Many people come to West Africa on a tour. Nothing wrong with that. Some tours are well run and offer something authentic and memorable. Whether you’re on a tour or not, you can find ways to figure how a place works in an unscripted setting. In other words, you can find ways to avoid being a tourist.

It can be easy to fall into that tourist orbit in West Africa. There is a lack of reliable and up-to-date information, and guidebooks never seem to have an exhaustive list of things to see or do.

There is also a certain halo of fear that a lot of travelers seem to carry with them. That might have something to do with the fact that West Africa is very much a developing area, but it most likely has its roots in the modern history of the region and the mostly grim and one-sided stories churned out by western media.

Our advice is to discard any anxiety you have as quickly as possible. For the most part, this is a remarkably safe region of the world. Don’t be careless, but don’t be scared either.

Here are a few tips for traveling a bit deeper in West Africa:

1. Wander with no plan

This is something we mentioned in the article on Newtown, Accra. Take an afternoon and just walk somewhere. Stop off at a restaurant, chop house, cafe or even a random boutique. Talk to people. If you don’t speak the local language, ask questions as best you can and mime your way through communication. You will get through to people and you will start learning a new language at the same time. Don’t consider your day a failure if you didn’t check off some tourist sight.

2. Go to bars, clubs and community centers

It’s hard to overstate the importance of music and dance in West Africa. The region is responsible for groundbreaking approaches to rhythm and melody, and popular dances — coupe-decale and azonto being two recent examples — are regularly exported. Going to a bar or a club is a great way to get a feel for what’s popular on the airwaves and on the dance floor. Don’t sit in a corner, and don’t be shy.

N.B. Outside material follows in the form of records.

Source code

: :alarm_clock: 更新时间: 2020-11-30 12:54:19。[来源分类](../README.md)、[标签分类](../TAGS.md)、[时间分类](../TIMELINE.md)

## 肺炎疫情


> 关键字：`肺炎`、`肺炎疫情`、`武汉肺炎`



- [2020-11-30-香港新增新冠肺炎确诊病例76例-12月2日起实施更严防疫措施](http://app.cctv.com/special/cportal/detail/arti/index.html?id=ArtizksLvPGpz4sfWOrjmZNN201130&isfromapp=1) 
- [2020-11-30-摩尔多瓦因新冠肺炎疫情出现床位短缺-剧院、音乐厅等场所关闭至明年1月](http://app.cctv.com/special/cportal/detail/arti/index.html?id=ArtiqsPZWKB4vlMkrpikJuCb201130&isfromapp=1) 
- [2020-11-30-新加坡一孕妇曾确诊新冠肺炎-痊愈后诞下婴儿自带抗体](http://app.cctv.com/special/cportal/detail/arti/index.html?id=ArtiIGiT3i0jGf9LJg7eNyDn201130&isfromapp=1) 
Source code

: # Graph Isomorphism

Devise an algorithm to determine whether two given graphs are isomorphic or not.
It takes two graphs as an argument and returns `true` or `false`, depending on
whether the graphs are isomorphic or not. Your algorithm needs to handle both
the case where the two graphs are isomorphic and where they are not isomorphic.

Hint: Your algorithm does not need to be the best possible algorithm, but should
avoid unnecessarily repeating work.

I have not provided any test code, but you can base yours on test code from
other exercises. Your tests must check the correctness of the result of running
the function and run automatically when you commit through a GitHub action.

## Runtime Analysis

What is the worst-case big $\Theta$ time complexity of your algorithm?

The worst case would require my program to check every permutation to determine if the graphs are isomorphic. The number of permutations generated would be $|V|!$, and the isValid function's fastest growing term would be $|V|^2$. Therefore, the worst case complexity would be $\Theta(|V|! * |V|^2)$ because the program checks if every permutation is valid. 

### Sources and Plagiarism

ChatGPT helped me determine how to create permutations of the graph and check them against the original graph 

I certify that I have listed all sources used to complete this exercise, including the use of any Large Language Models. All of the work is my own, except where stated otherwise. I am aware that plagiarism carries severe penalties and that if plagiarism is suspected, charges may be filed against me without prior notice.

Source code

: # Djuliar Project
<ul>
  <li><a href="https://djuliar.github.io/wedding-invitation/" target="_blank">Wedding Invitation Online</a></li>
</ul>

3. Take a class or a lesson

Learn how to batik, how to make poulet yassa and other delicious plates, how to speak a new language, how to dance, how to drum, or how to play guitar with the cross fingering style of picking that is popular in palm wine music from Liberia and Ghana. You will learn something that will be valuable later but also in the moment while you are traveling in that particular place.

4. Couchsurf

Whether it’s through the official couchsurfing.org site or through some other home-stay program, this is one of the best ways to discover a place. Forget about the fact that it provides you with free accommodation — a nice bonus — and realize that by staying with an individual or a family, you will discover local foods and music, cool spots to hang out, and you will likely come out of the experience with some new friends.

5. Eat like the locals

Eating is a communal activity and food is a bedrock of any culture. Get your fill at the expat and tourist oriented restaurants, ok, but don’t be shy when it comes to street food and local eateries. Ask locals for their favorite spots and try to scope out where the long lines are (this is usually a good indication that the food is both delicious and safe to eat).